__RECORDS SUPPLIED__:
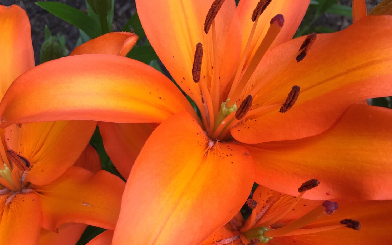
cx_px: 164
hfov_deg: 47.0
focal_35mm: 42
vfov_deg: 29.9
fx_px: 449
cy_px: 194
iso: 32
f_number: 2.2
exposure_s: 1/134
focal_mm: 4.15
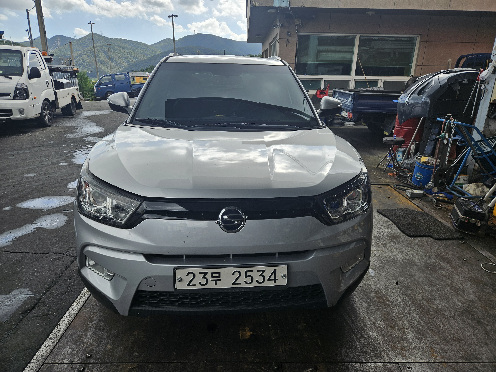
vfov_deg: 58.9
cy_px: 186
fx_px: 330
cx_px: 248
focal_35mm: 23
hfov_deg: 73.9
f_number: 1.8
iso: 25
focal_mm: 5.4
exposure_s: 1/976
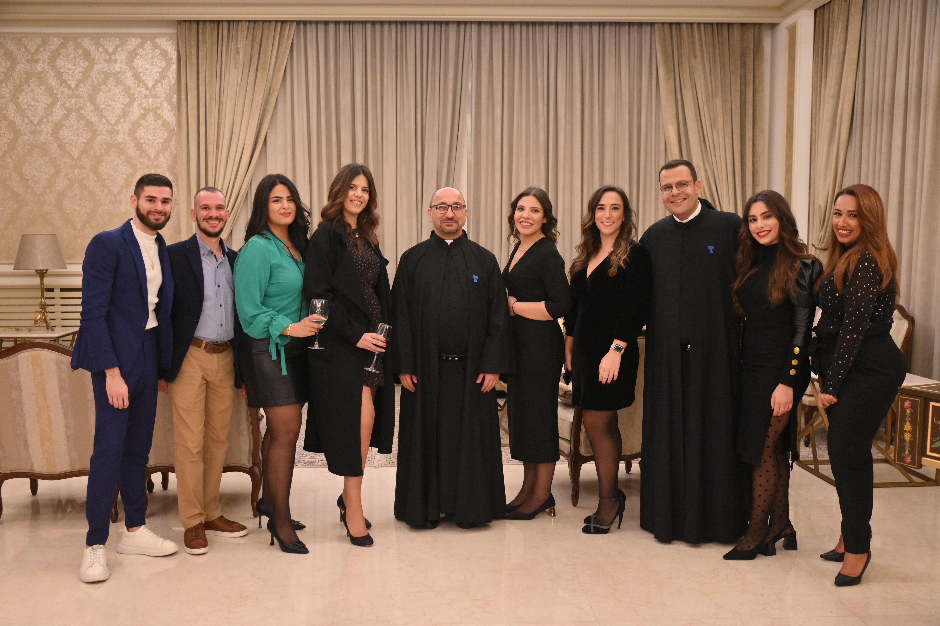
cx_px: 470
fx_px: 992
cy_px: 313
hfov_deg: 50.7
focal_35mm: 38
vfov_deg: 35.0
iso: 5000
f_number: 5.6
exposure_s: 1/100
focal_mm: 38
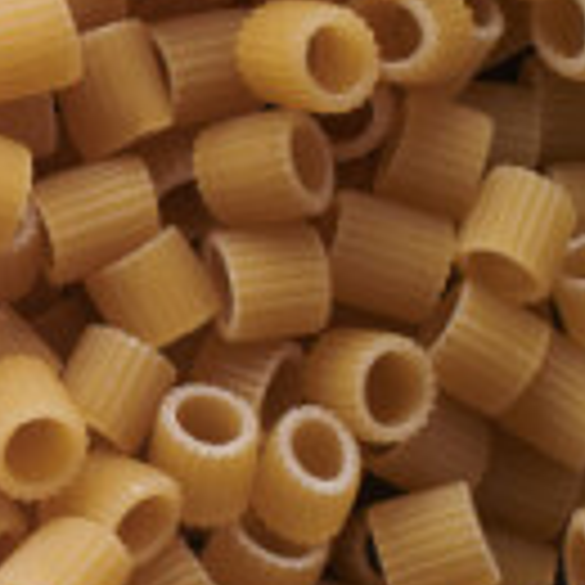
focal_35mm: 262
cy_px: 162
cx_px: -1210
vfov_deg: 6.7
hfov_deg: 6.1
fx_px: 5009
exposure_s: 1/100
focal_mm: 50
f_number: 8
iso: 160
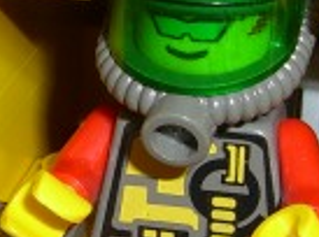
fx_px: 1636
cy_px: 160
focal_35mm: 178
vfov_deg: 8.3
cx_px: 168
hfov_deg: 11.1
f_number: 4.3
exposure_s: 1/60
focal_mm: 6.2
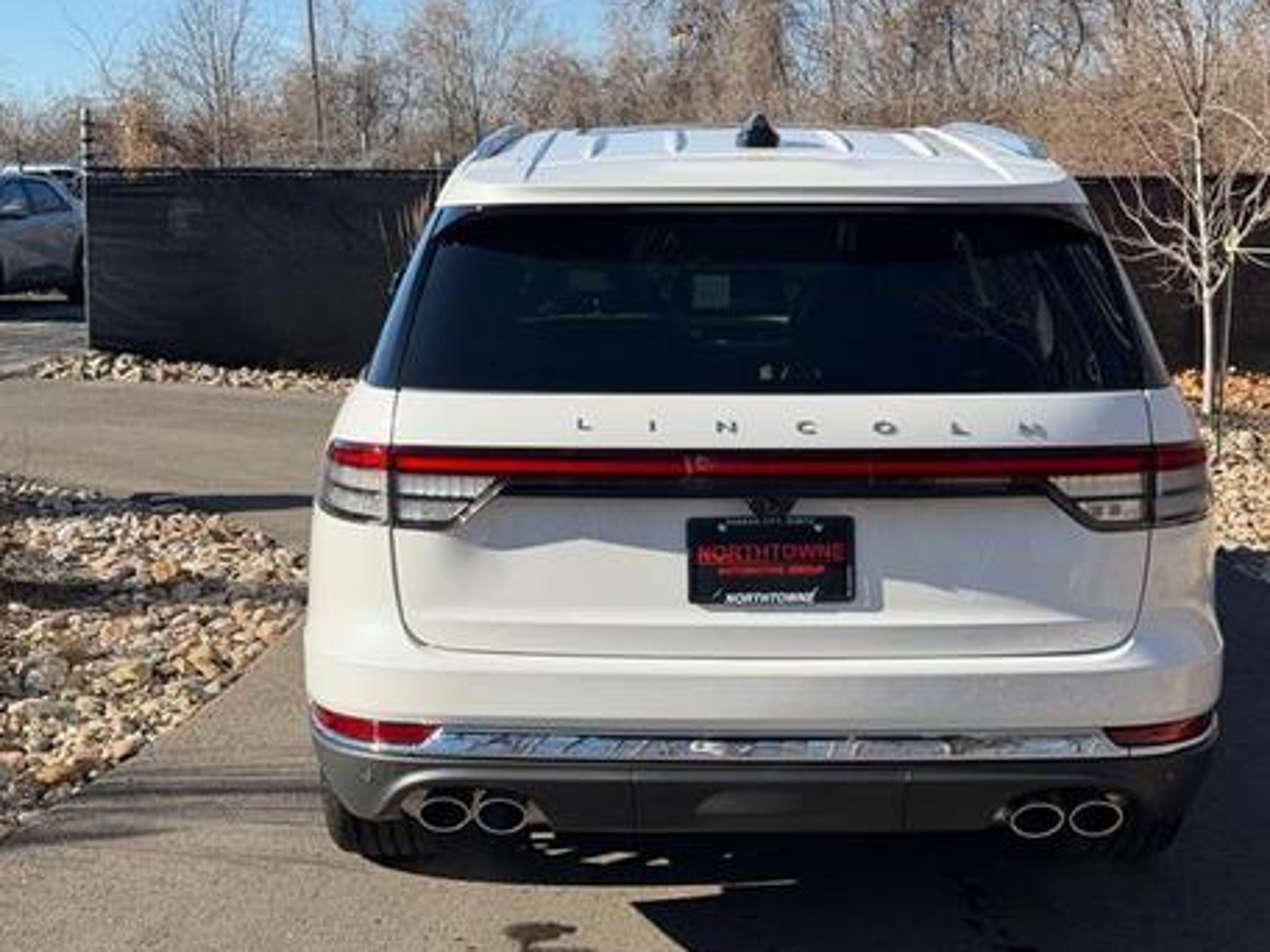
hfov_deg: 36.2
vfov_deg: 27.5
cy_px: 509
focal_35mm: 53
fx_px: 1944
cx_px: 680
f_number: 1.78
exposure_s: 1/4098
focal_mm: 6.76
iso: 80
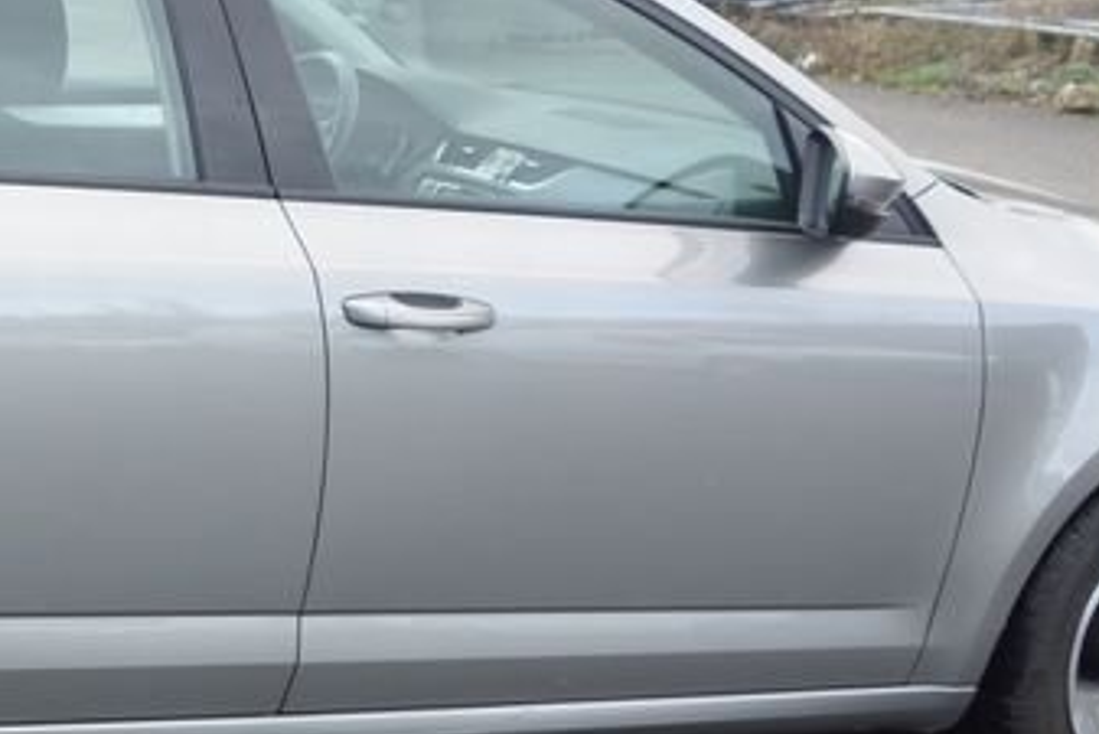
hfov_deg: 22.5
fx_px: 2596
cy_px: 374
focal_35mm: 85
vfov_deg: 16.1
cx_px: -111
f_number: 3.5
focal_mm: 10.4
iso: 125
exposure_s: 1/100
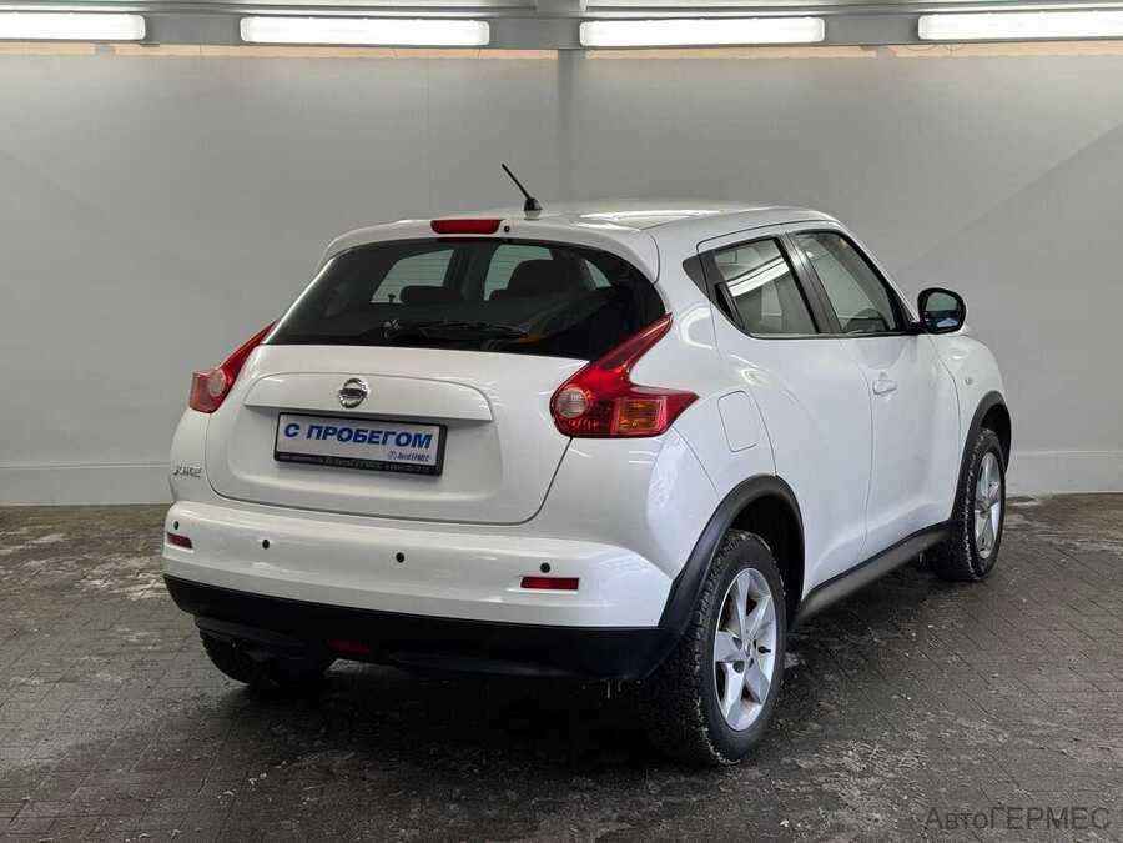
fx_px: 1557
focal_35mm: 48
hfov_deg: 39.7
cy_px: 422
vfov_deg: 30.3
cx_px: 562
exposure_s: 1/213
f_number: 1.78
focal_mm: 6.76
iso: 50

__AIM OF THE TASK__: Reproduce the listing above only between the lines holding "f_number: 1.8" and "f_number: 4.3", inclusive. Every line must match exactly, and pictures are dropped.

__ANSWER FOR THIS EXERCISE__:
f_number: 1.8
iso: 25
focal_mm: 5.4
exposure_s: 1/976
cx_px: 470
fx_px: 992
cy_px: 313
hfov_deg: 50.7
focal_35mm: 38
vfov_deg: 35.0
iso: 5000
f_number: 5.6
exposure_s: 1/100
focal_mm: 38
focal_35mm: 262
cy_px: 162
cx_px: -1210
vfov_deg: 6.7
hfov_deg: 6.1
fx_px: 5009
exposure_s: 1/100
focal_mm: 50
f_number: 8
iso: 160
fx_px: 1636
cy_px: 160
focal_35mm: 178
vfov_deg: 8.3
cx_px: 168
hfov_deg: 11.1
f_number: 4.3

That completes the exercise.